Dari pantauan keamanan selama ini, dibandingkan dengan bandara lain di Indonesia, khususnya di Jawa, Bandara Juanda memiliki petugas keamanan yang berhasil mengungkap dan menangkap kejahatan yang terjadi di kawasan Bandara Juanda.
“Jadi, kalau M. Sholeh menyampaikan adanya kepentingan umum yang dirugikan dengan adanya TNI AL di Bandara Juanda, maka kepentingan umum yang mana? Jelas ada pembohongan publik dengan mendiskreditkan TNI AL dan sengaja mengadu domba hubungan TNI-Polri di Jatim yang sudah berjalan harmonis,” tuturnya.
Kepada M Sholeh, Darwanto mengingatkan bahwa Bandara Juanda merupakan kawasan militer yang sewaktu-waktu digunakan kepentingan keamanan negara melalui kekuatan tempurnya yaitu Pesawat Udara (Pesud) TNI Angkatan Laut.
“Melihat historisnya, berdirinya Lapangan Udara TNI Angkatan Laut (Lanudal) Juanda dibangun oleh TNI Angkatan Laut untuk mendukung tugas pokok penerbangan TNI Angkatan Laut dan merupakan bagian SSAT dan berdiri diatas tanah milik TNI Angkatan Laut yang tidak pernah dilalihkan statusnya kepada pihak manapun,” katanya.
Adanya SKB 3 menteri (Menhankam/Pangab, Menkeu dan Menhub) pada tahun 1981 dimaksudkan untuk mengalihkan pengelolaan penerbangan sipil yang semula dikelola oleh TNI Angkatan Laut, kemudian diserahkan manajemen pengelolaannya kepada Dirjen Perhubungan Udara, kemudian kepada PT. Angkasa Pura I (persero).

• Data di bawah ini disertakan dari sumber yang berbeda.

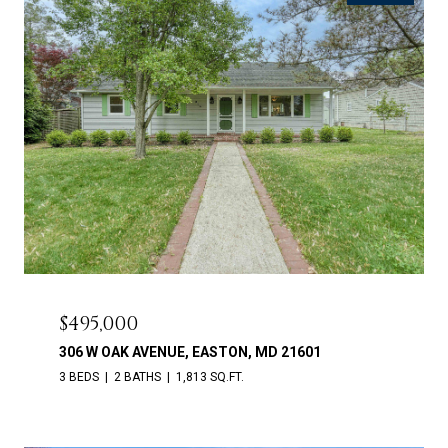
$495,000
306 W OAK AVENUE, EASTON, MD 21601
3 BEDS
2 BATHS
1,813 SQ.FT.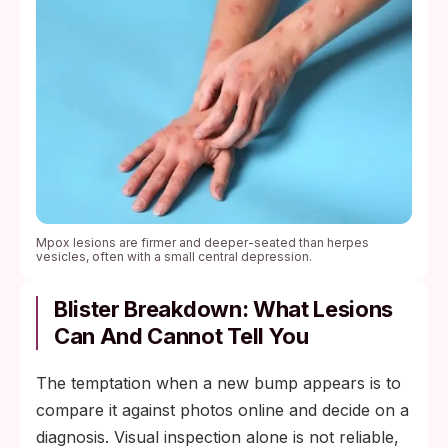
Mpox lesions are firmer and deeper-seated than herpes
vesicles, often with a small central depression.
Blister Breakdown: What Lesions
Can And Cannot Tell You
The temptation when a new bump appears is to
compare it against photos online and decide on a
diagnosis. Visual inspection alone is not reliable,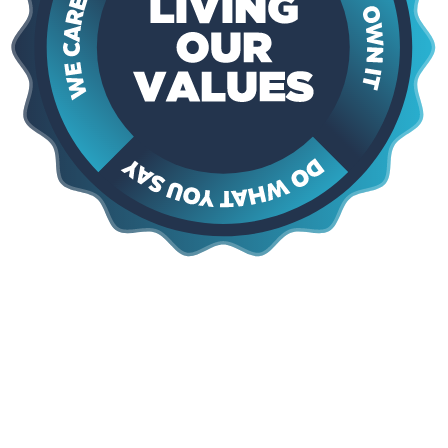
Say Yes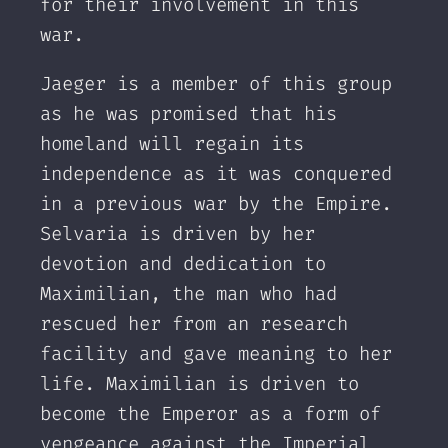
for their involvement in this
war.
Jaeger is a member of this group
as he was promised that his
homeland will regain its
independence as it was conquered
in a previous war by the Empire.
Selvaria is driven by her
devotion and dedication to
Maximilian, the man who had
rescued her from an research
facility and gave meaning to her
life. Maximilian is driven to
become the Emperor as a form of
vengeance against the Imperial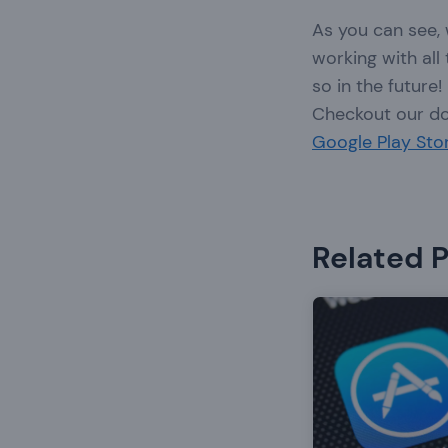
As you can see,
working with all
so in the future!
Checkout our d
Google Play Sto
Related 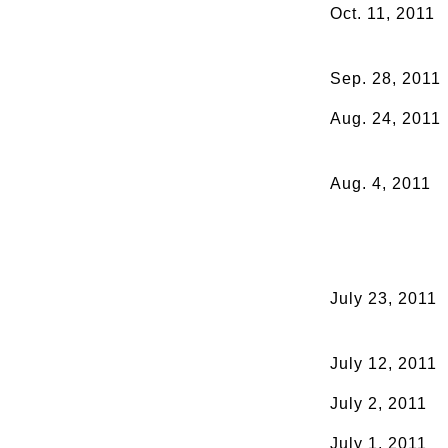
Oct. 11, 2011
Sep. 28, 2011
Aug. 24, 2011
Aug. 4, 2011
July 23, 2011
July 12, 2011
July 2, 2011
July 1, 2011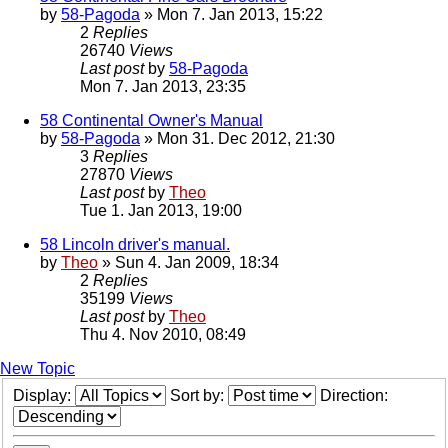
by
58-Pagoda
» Mon 7. Jan 2013, 15:22
2
Replies
26740
Views
Last post
by
58-Pagoda
Mon 7. Jan 2013, 23:35
58 Continental Owner's Manual
by
58-Pagoda
» Mon 31. Dec 2012, 21:30
3
Replies
27870
Views
Last post
by
Theo
Tue 1. Jan 2013, 19:00
58 Lincoln driver's manual.
by
Theo
» Sun 4. Jan 2009, 18:34
2
Replies
35199
Views
Last post
by
Theo
Thu 4. Nov 2010, 08:49
New Topic
Display:
Sort by:
Direction: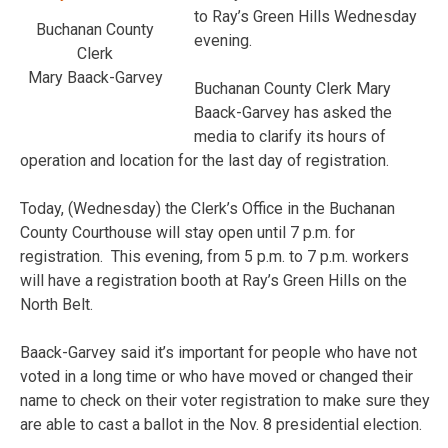
to Ray’s Green Hills Wednesday
Buchanan County
evening.
Clerk
Mary Baack-Garvey
Buchanan County Clerk Mary
Baack-Garvey has asked the
media to clarify its hours of
operation and location for the last day of registration.
Today, (Wednesday) the Clerk’s Office in the Buchanan
County Courthouse will stay open until 7 p.m. for
registration. This evening, from 5 p.m. to 7 p.m. workers
will have a registration booth at Ray’s Green Hills on the
North Belt.
Baack-Garvey said it’s important for people who have not
voted in a long time or who have moved or changed their
name to check on their voter registration to make sure they
are able to cast a ballot in the Nov. 8 presidential election.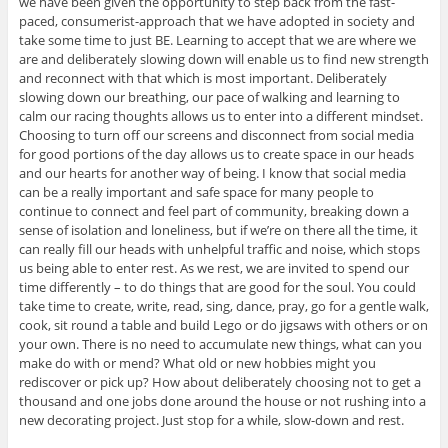
we have been given the opportunity to step back from the fast-
paced, consumerist-approach that we have adopted in society and
take some time to just BE. Learning to accept that we are where we
are and deliberately slowing down will enable us to find new strength
and reconnect with that which is most important. Deliberately
slowing down our breathing, our pace of walking and learning to
calm our racing thoughts allows us to enter into a different mindset.
Choosing to turn off our screens and disconnect from social media
for good portions of the day allows us to create space in our heads
and our hearts for another way of being. I know that social media
can be a really important and safe space for many people to
continue to connect and feel part of community, breaking down a
sense of isolation and loneliness, but if we’re on there all the time, it
can really fill our heads with unhelpful traffic and noise, which stops
us being able to enter rest. As we rest, we are invited to spend our
time differently – to do things that are good for the soul. You could
take time to create, write, read, sing, dance, pray, go for a gentle walk,
cook, sit round a table and build Lego or do jigsaws with others or on
your own. There is no need to accumulate new things, what can you
make do with or mend? What old or new hobbies might you
rediscover or pick up? How about deliberately choosing not to get a
thousand and one jobs done around the house or not rushing into a
new decorating project. Just stop for a while, slow-down and rest.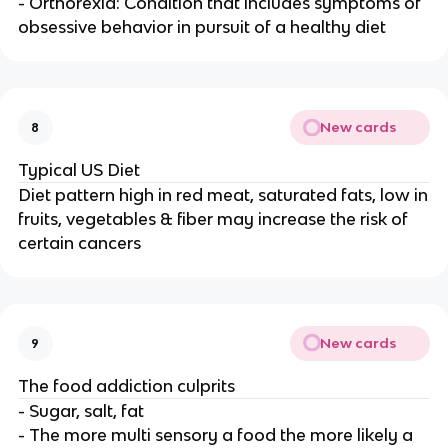
- Orthorexia: Condition that includes symptoms of
obsessive behavior in pursuit of a healthy diet
New cards
8
Typical US Diet
Diet pattern high in red meat, saturated fats, low in
fruits, vegetables & fiber may increase the risk of
certain cancers
New cards
9
The food addiction culprits
- Sugar, salt, fat
- The more multi sensory a food the more likely a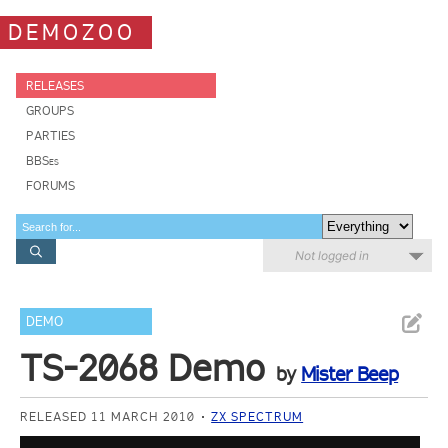
DEMOZOO
RELEASES
GROUPS
PARTIES
BBSes
FORUMS
Not logged in
DEMO
TS-2068 Demo
by
Mister Beep
RELEASED 11 MARCH 2010
ZX SPECTRUM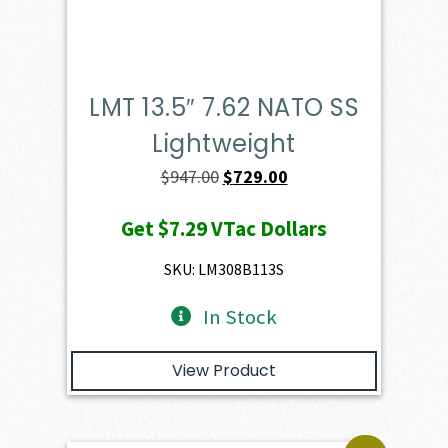
LMT 13.5″ 7.62 NATO SS
Lightweight
Original
Current
$
947.00
$
729.00
price
price
Get
$7.29
VTac Dollars
was:
is:
$947.00.
$729.00.
SKU: LM308B113S
In Stock
View Product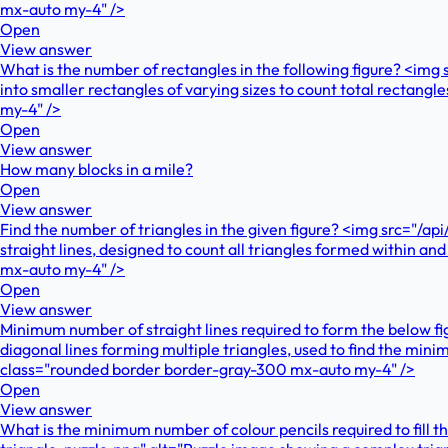
mx-auto my-4" />
Open
View answer
What is the number of rectangles in the following figure? <im
into smaller rectangles of varying sizes to count total recta
my-4" />
Open
View answer
How many blocks in a mile?
Open
View answer
Find the number of triangles in the given figure? <img src="/a
straight lines, designed to count all triangles formed within
mx-auto my-4" />
Open
View answer
Minimum number of straight lines required to form the below f
diagonal lines forming multiple triangles, used to find the mi
class="rounded border border-gray-300 mx-auto my-4" />
Open
View answer
What is the minimum number of colour pencils required to fill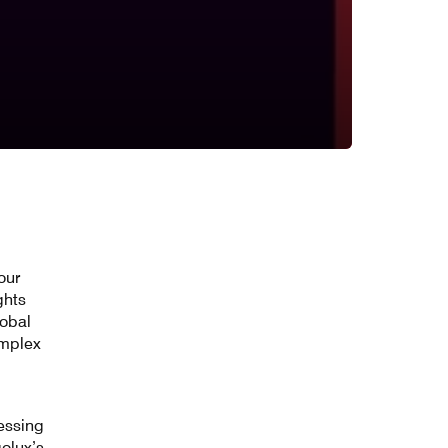
our
ghts
lobal
omplex
essing
golux’s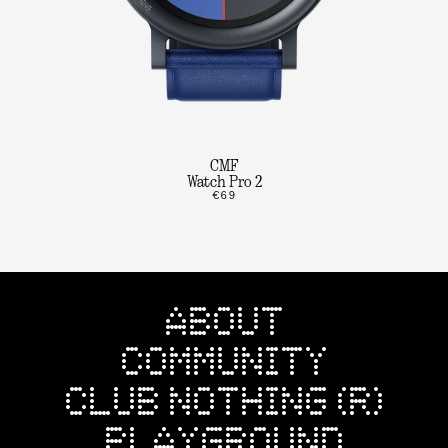
CMF
Watch Pro 2
€69
ABOUT
COMMUNITY
CLUB NOTHING (R)
PLAYGROUND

“Meski ada pengalihan itu, fungsi utamanya tetap mendukung tugas pokok penerbangan militer, khususnya pesawat-pesawat TNI Angkatan Laut. Sebagian besar Airport di Indonesia menempati Pangkalan Udara milik TNI, seperti Bandara Halim Perdana Kusuma milik TNI AU, Bandara Achmad Yani di Semarang milik TNI AD, Bandara Adi Sumarmo, Bandara Adi Sucipto, Bandara Abdur Rahman Saleh, Bandara Eltari milik TNI AU,” katanya.